When people find out I’m starting a farm, the first question they usually ask is, “What are you going to grow?”  After I’ve told them about the extensive gardens, orchards, vineyards, woodland crops, wetland crops, animals, and honey bees in the plans, most people respond with a comment along the lines of, “that sounds like a lot of work”.  And yes, farming is undeniably a lot of work.  But raising a wide variety of crops can actually make the small farm more efficient.  By strategically designing a self-sustaining ecosystem, the farmer harvests more, wastes less, and diversifies her workload rather than increasing it.  Take a look at the flow chart below, showing the complex relationships between the various crops and animals planned for Strawberry Moon.

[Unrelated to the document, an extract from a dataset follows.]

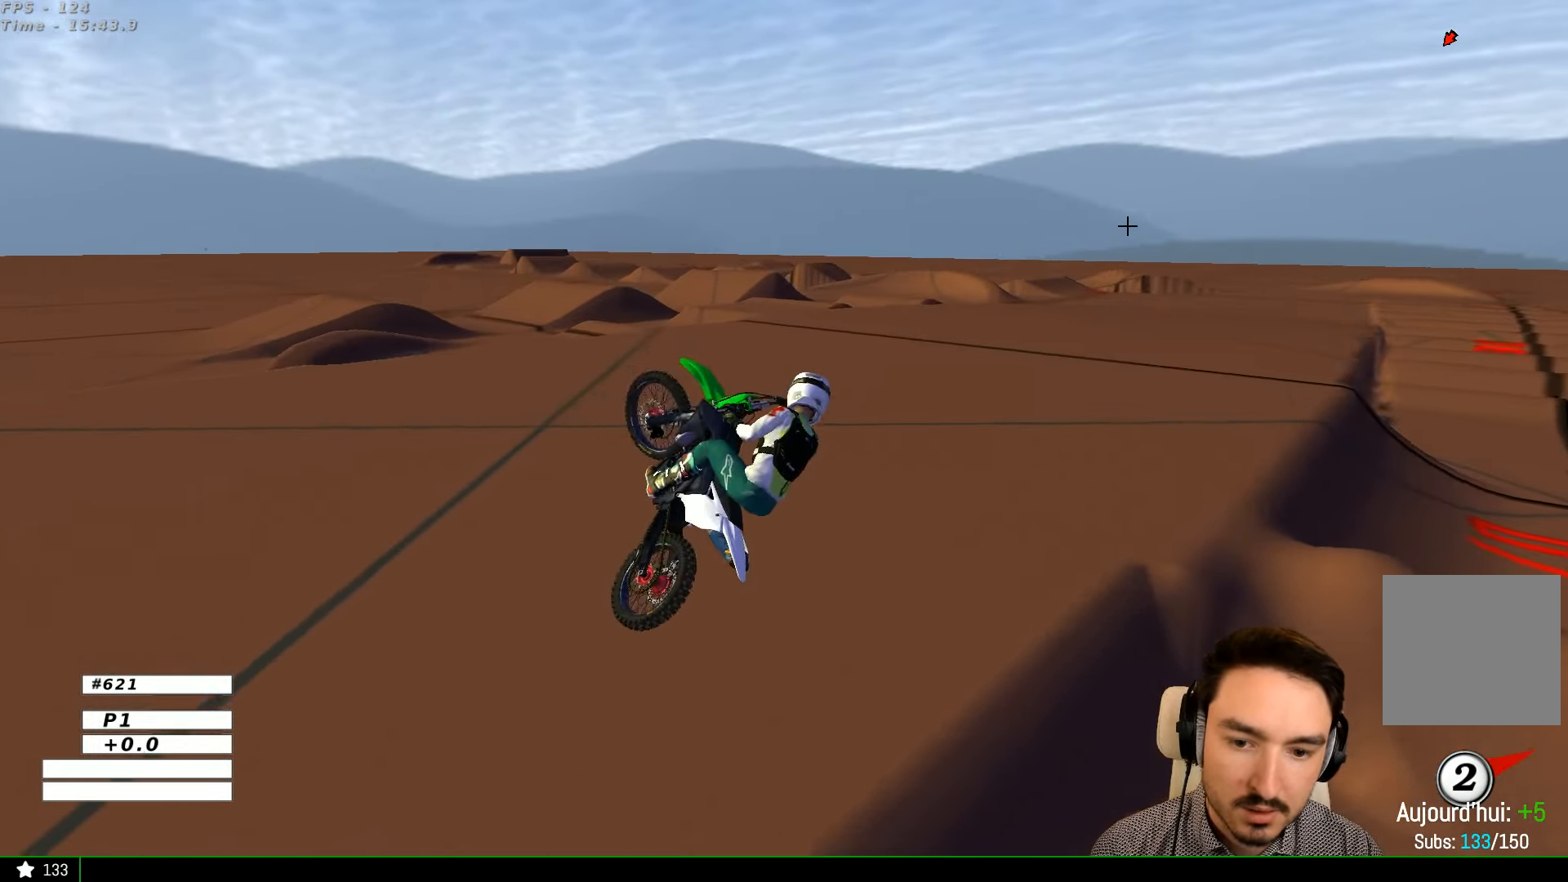
{"buttons": ["R2"], "left_stick": "left", "right_stick": "center", "events": [[33, "left_stick", "down-left"], [100, "left_stick", "left"]]}
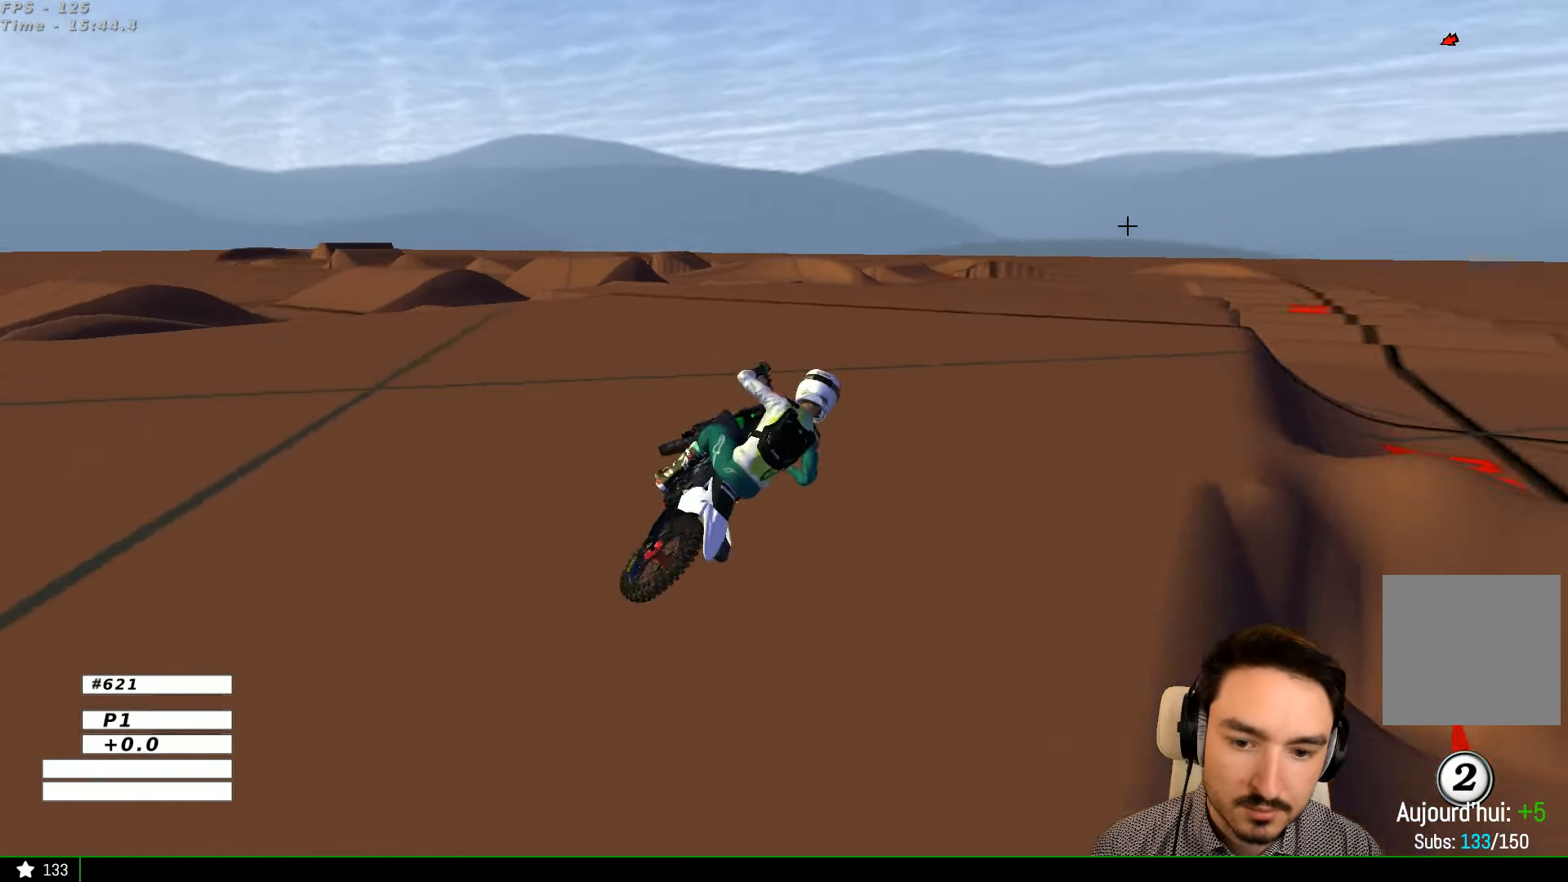
{"buttons": [], "left_stick": "left", "right_stick": "center", "events": [[367, "R2", "up"]]}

Permaculture Farming Flow Chart
In the system above, the farmer does a wide variety of jobs, but each task sets multiple other tasks in motion.  I personally find it more enjoyable to spend small amounts of time doing many different things than to spend a large amount of time doing one thing.  Additionally, many of the least desirable jobs can be delegated.  For example, look at how the chickens fit into the farm ecosystem.  The farmer does spend time and money buying food for the chickens, caring for them, and building a safe shelter for them.  However, in return, the chickens will prepare new garden beds, provide fertilizer for the crops, control insect pests, clean up and “compost” damaged fruits and vegetables, and as if that wasn’t enough, they also reward the farmer with eggs and feathers!  And if you are someone who eats chicken meat, then that can be another benefit as well.  Even if the chickens did not provide eggs, they would still be valued partners on the farm.  Now, take a look at the chart below.  This shows a less complex system with fewer elements, but notice the additional tasks that now fall to the farmer.

Non-Permaculture Farming Flow Chart In the first chart, the farmer was responsible for 13 tasks, but some of them were one-time jobs such as building shelters for the animals.  In the second chart, the farmer is responsible for 13 very significant, ongoing tasks.  Yet, the farmer no longer receives wool, milk, honey, wax, eggs, or feathers.  The farmer is not purchasing chicken feed, however the farmer is now purchasing fertilizer and pesticides.  The farmer is not responsible for caring for the sheep, but she must now spend hours per week mowing grass.  By omitting the farm animals, the farmer must do the animals’ work*.

This method of designing an interdependent, self-sustaining farm ecosystem is called permaculture.  The concepts of permaculture are based in nature and in traditional family homesteads.  If your great-grandparents farmed, they may have used some of these techniques.  Permaculture farming is less common in modern times, perhaps because modern farming is usually done on a very large scale in which machines are necessary to keep up with the work.  It would be very expensive to maintain factory grade equipment for so many different crops and animals.  However, on a small ten acre farm such as Strawberry Moon, where we do our work with hand tools anyway, this is a compelling farming system to consider.  In addition to optimizing the rewards for the farmer’s labor and purchases, this farming style is incredibly earth-friendly and sustainable.  How would you rather spend your Saturday afternoon: watching some fluffy little sheep chow down on your orchard grass while you refill their water trough, or breathing in diesel fumes from your noisy lawn mower?  I definitely know a few people who would prefer the mower, but for me and my farm, I choose the sheep!

* Please keep in mind, farm animals are living beings.  It is a great responsibility to enter into a partnership with an animal, so first please be sure you can accommodate their needs appropriately.